Scientists in the ARC Centre of Excellence for Nanoscale BioPhotonics (CNBP), the Institute for Photonics and Advanced Sensing, and the Schools of Physical Sciences and Medicine, in their presentation today at an international biophotonics conference in Adelaide – the inaugural SPIE BioPhotonics Australasia conference — revealed the new sensor.

“Vitamin B12 deficiency has been shown to be a potential modifiable risk factor for dementia and Alzheimer’s disease and is associated with cognitive decline,” says Dr Georgios Tsiminis, Research Fellow at the University of Adelaide.

“Our sensor is an early first step towards a point-of-care solution for measuring and tracking B12 in healthy ageing adults. This would allow doctors to monitor B12 levels and intervene.”

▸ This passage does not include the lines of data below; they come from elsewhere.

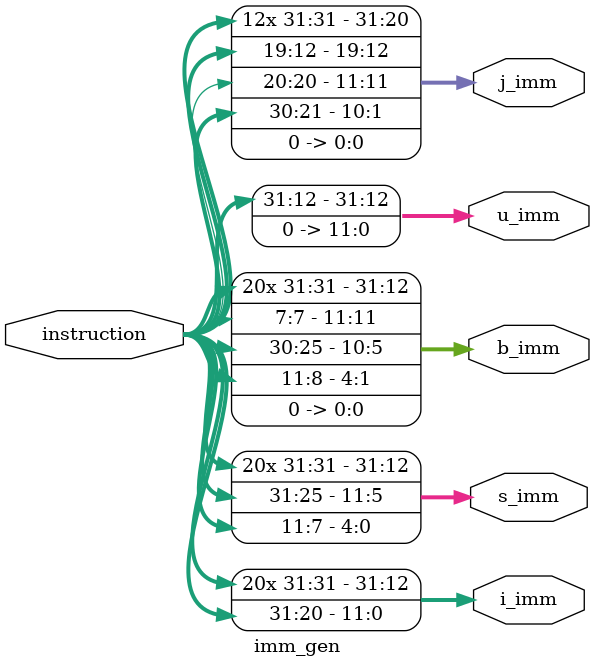
<source format=sv>
module imm_gen(
    input  wire [31:0] instruction,
    output wire [31:0] i_imm,
    output wire [31:0] s_imm,
    output wire [31:0] b_imm,
    output wire [31:0] u_imm,
    output wire [31:0] j_imm
);

    // I-Type Immediate: instruction[31:20] sign-extended
    // Example: addi, lw, jalr
    assign i_imm = {{20{instruction[31]}}, instruction[31:20]};

    // S-Type Immediate: {instruction[31:25], instruction[11:7]} sign-extended
    // Example: sw, sb
    assign s_imm = {{20{instruction[31]}}, instruction[31:25], instruction[11:7]};

    // B-Type Immediate: {instruction[31], instruction[7], instruction[30:25], instruction[11:8], 1'b0} sign-extended
    // Example: beq, bne
    assign b_imm = {{19{instruction[31]}}, instruction[31], instruction[7], instruction[30:25], instruction[11:8], 1'b0};

    // U-Type Immediate: {instruction[31:12], 12'b0}
    // Example: lui, auipc
    assign u_imm = {instruction[31:12], 12'b0};

    // J-Type Immediate: {instruction[31], instruction[19:12], instruction[20], instruction[30:21], 1'b0} sign-extended
    // Example: jal
    assign j_imm = {{11{instruction[31]}}, instruction[31], instruction[19:12], instruction[20], instruction[30:21], 1'b0};

endmodule

</source>
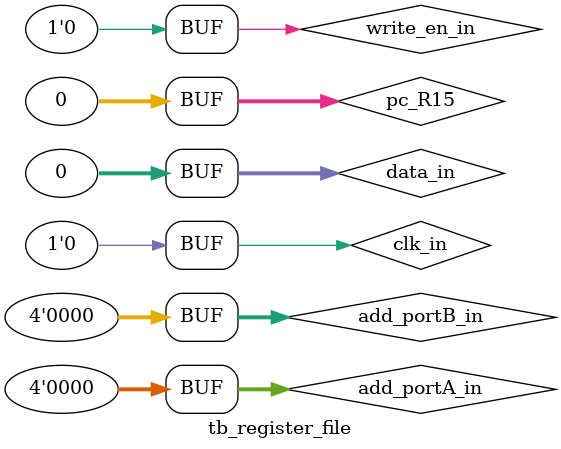
<source format=v>
`timescale 1ns / 1ps


module tb_register_file;

	// Inputs
	reg [3:0] add_portA_in;
	reg [3:0] add_portB_in;
	reg [31:0] pc_R15;
	reg [31:0] data_in;
	reg write_en_in;
	reg clk_in;

	// Outputs
	wire [31:0] data_portA_out;
	wire [31:0] data_portB_out;

	// Instantiate the Unit Under Test (UUT)
	Register_File uut (
		.add_portA_in(add_portA_in), 
		.add_portB_in(add_portB_in), 
		.pc_R15(pc_R15), 
		.data_in(data_in), 
		.write_en_in(write_en_in), 
		.clk_in(clk_in), 
		.data_portA_out(data_portA_out), 
		.data_portB_out(data_portB_out)
	);

	initial begin
		// Initialize Inputs
		add_portA_in = 0;
		add_portB_in = 0;
		pc_R15 = 0;
		data_in = 0;
		write_en_in = 0;
		clk_in = 0;

		// Wait 100 ns for global reset to finish
		#100;
        
		// Add stimulus here

	end
      
endmodule


</source>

"Currently our device could not aid in diagnosing vitamin B12 deficiency in a general practice setting… We believe this is a very promising first step towards achieving this goal," she said.

The optical sensor measures B12 in human blood in less than a minute and requires minimum preparation. This is the first demonstration of vitamin B12 being measured in human blood serum without the need for a full lab tests.

The sensor uses an optical measuring technique called Raman spectroscopy which produces a unique optical fingerprint of a target molecule, in this case vitamin B12.